How to buy a used fleet vehicle
The process of buying a used fleet vehicle regardless of where you are buying it from (a car dealer, a company vehicle, or a rental car company) is the same as buying any other used car, with a couple of exceptions.
Get a Vehicle History Report
The first step is to get a vehicle history report from a company like Carfax. This is important because you’ll want to find out everything you can about the car. However, car history reports may also have some blind spots especially when it comes to fleet vehicles. Several government agencies and rental car companies have their own service and repair facilities. Even if maintenance may have been done religiously, there is no means for the vehicle history reporting company to access that information. If this is the case, you will have to ask the seller for all the service information that they have on the vehicles you are considering.
Similarly, if a company has done crash repairs at their own facility, chances are the damage reconstruction won’t appear on the vehicle history report. Make sure to check history reports for any reported accidents, and then ask the seller about any repairs that were done. Always have an independent mechanic check if the repairs were done properly.
Have the Car Inspected by an Independent Mechanic
Getting your car inspected by a mechanic that has no relationship to the seller is even more crucial with used fleet vehicles than with others. The mechanic will check all wear items to confirm if maintenance was performed timely and properly that meets industry standards. The mechanic will also have to pay particular attention to the quality of parts used to make sure that the company that owned the vehicle was not using lower-grade replacements parts to save money. While that should not immediately disqualify the car from consideration, it can play a part in negotiating the price.
If the seller does not grant your request to have the vehicle inspected by an independent mechanic, consider it a red flag and walk away. The car might be okay but it is not worth taking a chance as you might end up spending a lot of money for repairs.
Test Drive the Vehicle
When taking the car for a test drive, pay special attention to any odors in the vehicle. You should not pay top dollar to vehicles like rental cars that have smell that can never be fully removed due to carrying smokers. Also, some fleet vehicles are stored for a long time in warm, humid, or damp areas before their disposal so they may have dangerous mold and mildew in the HVAC systems and cabin.
Get Competing Financing Offers
You should have a financing offer in place before visiting any seller. The dealer might be able to beat it. This way you are giving them an incentive to find you the best offer. This won’t happen unless you have something for them to compete with. Make sure you inform the lender that you are looking at a used fleet vehicle. Some won’t loan money on a used fleet vehicle, and others may have you pay a higher down payment, higher interest rate, or shorter loan term for used fleet vehicles.

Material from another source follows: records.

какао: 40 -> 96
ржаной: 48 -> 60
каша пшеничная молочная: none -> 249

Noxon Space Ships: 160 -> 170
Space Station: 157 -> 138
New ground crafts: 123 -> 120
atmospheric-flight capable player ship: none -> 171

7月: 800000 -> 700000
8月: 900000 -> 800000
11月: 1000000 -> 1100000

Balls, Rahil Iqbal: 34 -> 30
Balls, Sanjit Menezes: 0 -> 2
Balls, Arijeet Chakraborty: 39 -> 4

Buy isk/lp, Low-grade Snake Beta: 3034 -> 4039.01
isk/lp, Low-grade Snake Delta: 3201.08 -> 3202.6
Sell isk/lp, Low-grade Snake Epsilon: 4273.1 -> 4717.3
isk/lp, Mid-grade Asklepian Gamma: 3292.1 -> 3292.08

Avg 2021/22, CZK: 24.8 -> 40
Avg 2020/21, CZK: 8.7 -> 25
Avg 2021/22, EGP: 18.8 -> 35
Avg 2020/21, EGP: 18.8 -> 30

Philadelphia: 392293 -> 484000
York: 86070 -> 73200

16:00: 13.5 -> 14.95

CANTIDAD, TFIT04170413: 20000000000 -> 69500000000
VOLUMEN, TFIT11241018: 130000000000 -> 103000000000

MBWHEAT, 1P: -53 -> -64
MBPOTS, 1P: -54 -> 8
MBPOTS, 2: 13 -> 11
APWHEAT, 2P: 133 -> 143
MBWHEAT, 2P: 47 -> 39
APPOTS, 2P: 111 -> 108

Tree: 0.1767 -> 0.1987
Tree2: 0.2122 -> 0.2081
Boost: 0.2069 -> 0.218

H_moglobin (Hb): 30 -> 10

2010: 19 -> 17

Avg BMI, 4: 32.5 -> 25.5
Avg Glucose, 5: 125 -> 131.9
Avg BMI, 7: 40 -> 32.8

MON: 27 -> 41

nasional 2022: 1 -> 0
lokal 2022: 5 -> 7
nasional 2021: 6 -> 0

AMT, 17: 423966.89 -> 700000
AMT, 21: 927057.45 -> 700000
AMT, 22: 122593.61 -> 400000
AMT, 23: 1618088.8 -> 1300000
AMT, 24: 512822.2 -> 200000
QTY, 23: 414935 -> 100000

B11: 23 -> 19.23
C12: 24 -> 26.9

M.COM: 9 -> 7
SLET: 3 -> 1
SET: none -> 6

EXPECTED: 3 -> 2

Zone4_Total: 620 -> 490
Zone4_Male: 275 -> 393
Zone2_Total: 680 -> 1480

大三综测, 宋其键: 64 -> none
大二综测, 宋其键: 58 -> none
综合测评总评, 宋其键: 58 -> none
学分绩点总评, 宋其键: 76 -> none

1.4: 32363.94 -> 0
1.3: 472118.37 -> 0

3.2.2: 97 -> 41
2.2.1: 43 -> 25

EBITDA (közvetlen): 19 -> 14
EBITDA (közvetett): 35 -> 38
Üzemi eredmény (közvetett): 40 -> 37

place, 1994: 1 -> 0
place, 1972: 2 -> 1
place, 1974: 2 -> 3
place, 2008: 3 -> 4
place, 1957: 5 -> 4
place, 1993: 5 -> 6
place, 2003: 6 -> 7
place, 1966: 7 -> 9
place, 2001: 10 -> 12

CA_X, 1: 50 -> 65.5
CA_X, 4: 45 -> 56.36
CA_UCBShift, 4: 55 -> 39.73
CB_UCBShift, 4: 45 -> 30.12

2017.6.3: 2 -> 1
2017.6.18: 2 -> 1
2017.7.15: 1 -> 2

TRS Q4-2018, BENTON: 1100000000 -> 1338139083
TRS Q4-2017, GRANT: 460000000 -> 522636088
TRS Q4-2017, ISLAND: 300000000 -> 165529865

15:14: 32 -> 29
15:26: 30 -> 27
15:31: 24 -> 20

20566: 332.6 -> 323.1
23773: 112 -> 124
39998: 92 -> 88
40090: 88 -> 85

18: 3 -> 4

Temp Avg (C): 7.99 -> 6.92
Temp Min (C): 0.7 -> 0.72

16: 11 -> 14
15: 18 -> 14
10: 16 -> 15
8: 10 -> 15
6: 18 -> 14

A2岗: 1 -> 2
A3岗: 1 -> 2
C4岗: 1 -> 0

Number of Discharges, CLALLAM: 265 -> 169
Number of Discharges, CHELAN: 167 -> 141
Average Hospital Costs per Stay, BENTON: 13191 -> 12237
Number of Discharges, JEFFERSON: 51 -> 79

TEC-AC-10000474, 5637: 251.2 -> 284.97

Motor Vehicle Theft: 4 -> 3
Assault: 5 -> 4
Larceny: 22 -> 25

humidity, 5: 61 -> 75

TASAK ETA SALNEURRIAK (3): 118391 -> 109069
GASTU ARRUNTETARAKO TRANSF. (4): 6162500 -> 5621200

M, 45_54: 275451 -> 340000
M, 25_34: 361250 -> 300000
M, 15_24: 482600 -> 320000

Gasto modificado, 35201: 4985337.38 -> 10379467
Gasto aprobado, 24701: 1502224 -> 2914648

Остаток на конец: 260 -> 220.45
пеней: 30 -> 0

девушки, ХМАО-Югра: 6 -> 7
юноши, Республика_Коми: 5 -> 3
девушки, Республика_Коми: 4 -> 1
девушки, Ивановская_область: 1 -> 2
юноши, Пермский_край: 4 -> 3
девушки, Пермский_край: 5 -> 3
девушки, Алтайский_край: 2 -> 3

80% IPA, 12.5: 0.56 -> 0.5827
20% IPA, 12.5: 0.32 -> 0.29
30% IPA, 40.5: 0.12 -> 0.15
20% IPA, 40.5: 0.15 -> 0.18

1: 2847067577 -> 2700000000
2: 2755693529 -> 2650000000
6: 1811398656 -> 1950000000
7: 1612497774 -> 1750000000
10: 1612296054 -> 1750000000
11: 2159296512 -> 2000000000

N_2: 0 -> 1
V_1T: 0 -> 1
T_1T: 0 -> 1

Find Ways to Protect Your Purchase
Many fleet sellers provide programs that will give you confidence in what you’ll buy. For example, certain remarketer of vehicles for rental car companies can offer powertrain warranty on the cars it sells. Make sure to read the fine print on any seller-supplied warranty so you can have the car serviced at a shop of your choice.
There are also used vehicle dealer and manufacturer fleet vehicles that are still young enough to qualify as certified pre-owned cars. While they may be more expensive than non-certified models, they come with a manufacturer-supplied extended warranty.